The SASS code shows 29 registers being used in the 32 bit indexing case versus 38 registers for 64 bit indexing. So at least register usage is lower. SASS code for the latter uses the uniform register file and LEA calculations, versus IMAD instructions for the former. Run times using @omlins setup don’t appear to differ by much at all between 32 bit and 64 bit indexing

Here is what NSight Compute shows at the summary level. ids 4-8 are for 64 bit indexing, ids 13-17 for 32 bit indexing:

I’m struggling to see any obvious benefit from using 32 bit indexing, but I’m happy to try out on other kernels if people can supply them.

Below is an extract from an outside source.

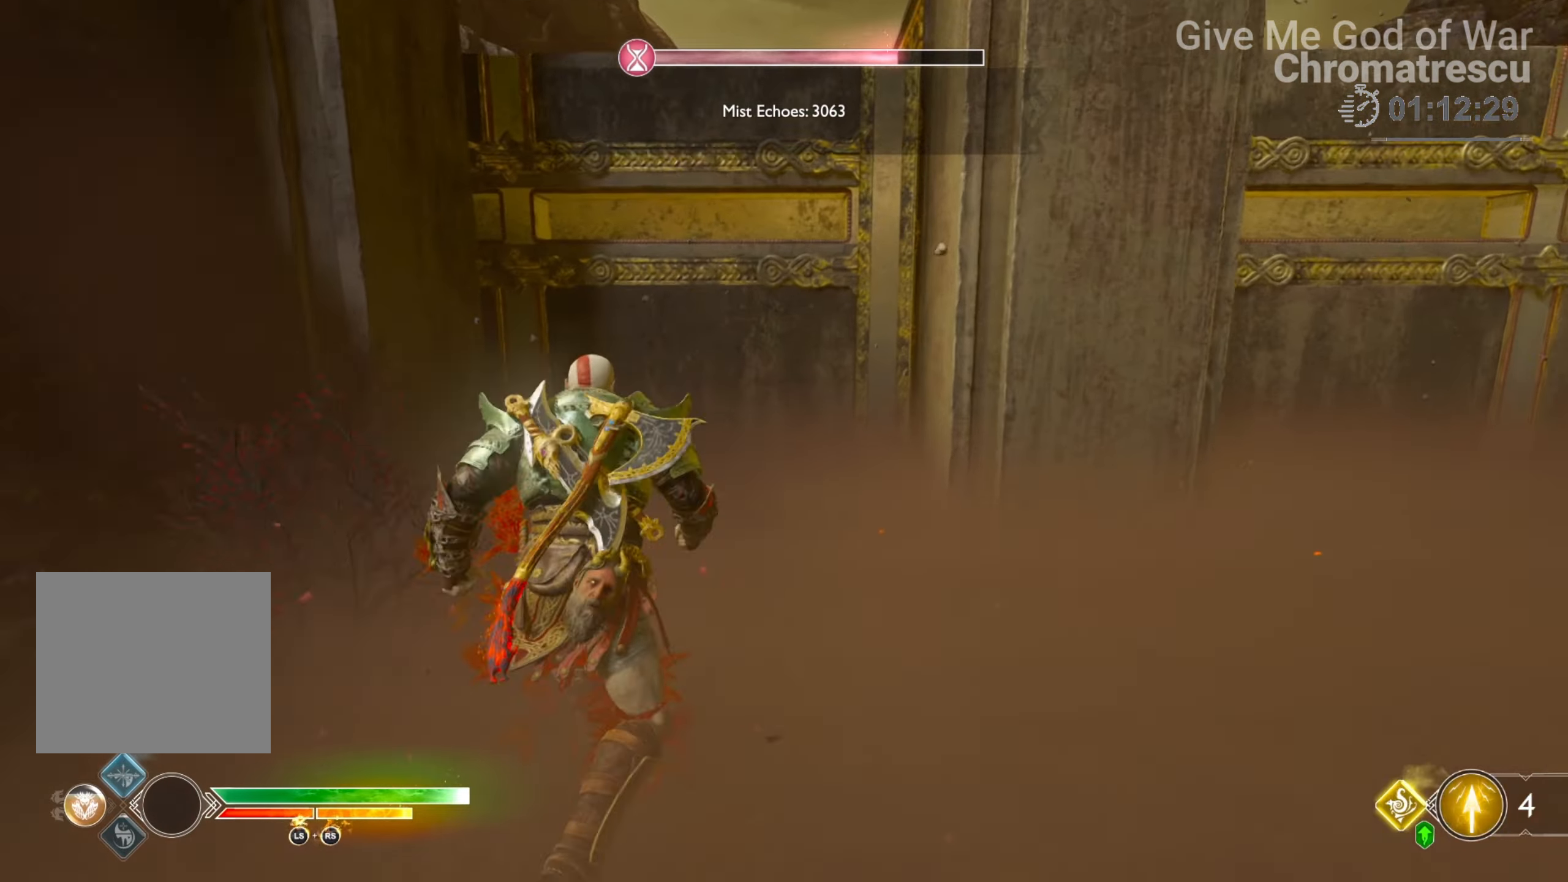
{"buttons": ["L2"], "left_stick": "up", "right_stick": "center", "events": [[322, "L2", "down"], [322, "right_stick", "center"]]}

That’s not insignificant. In this case it probably doesn’t matter, since you have a simple kernel with low register pressure, but if you look at the “Impact of Varying Register Count” graph for some kernels it can matter a lot. An example I found on the internet:

The other advantage is the ability to co-execute Float32 and Int32 (array indexing) operations, but I guess that would only manifest clearly with very specific kernels.

1 Like

The problem I have with this is that reduced use of registers doesn’t always occur. And I think it’s because you end up fighting an optimizing compiler.
This may be confusing to some users who use the feature and don’t see any benefit.

As an example of what can happen, the following change to the 3D diffusion example uses explicit array index calculations. 64 bit indexing shows only 24 registers being used, but 29 registers if 32 bit indexing (by changing llvm_datalayout):

function diffusion3D_step!(T2, T, Ci, lam, dt, _dx, _dy, _dz)
    ix = (blockIdx().x-1i32) * blockDim().x + threadIdx().x
    iy = (blockIdx().y-1i32) * blockDim().y + threadIdx().y
    
    T_ix_iy_izm1 = 0.0f0
    T_ix_iy_iz   = 0.0f0 

    nx, ny, nz = size(T2)

    # wide multiplication not strictly needed here
    initelem = ix + widemul((iy - 1i32), nx) 
    T_ix_iy_izp1 = T[initelem]


    for iz = 1i32:nz

        # wide multiplication not strictly needed here
        izp1elem = ix + widemul((iy - 1i32 + (iz)*ny), nx)

        T_ix_iy_izm1   = T_ix_iy_iz
        T_ix_iy_iz     = T_ix_iy_izp1
        T_ix_iy_izp1   = iz<nz ? T[izp1elem] : 0.0f0

        if (ix>1i32 && ix<nx && iy>1i32 && iy<ny && iz>1i32 && iz<nz)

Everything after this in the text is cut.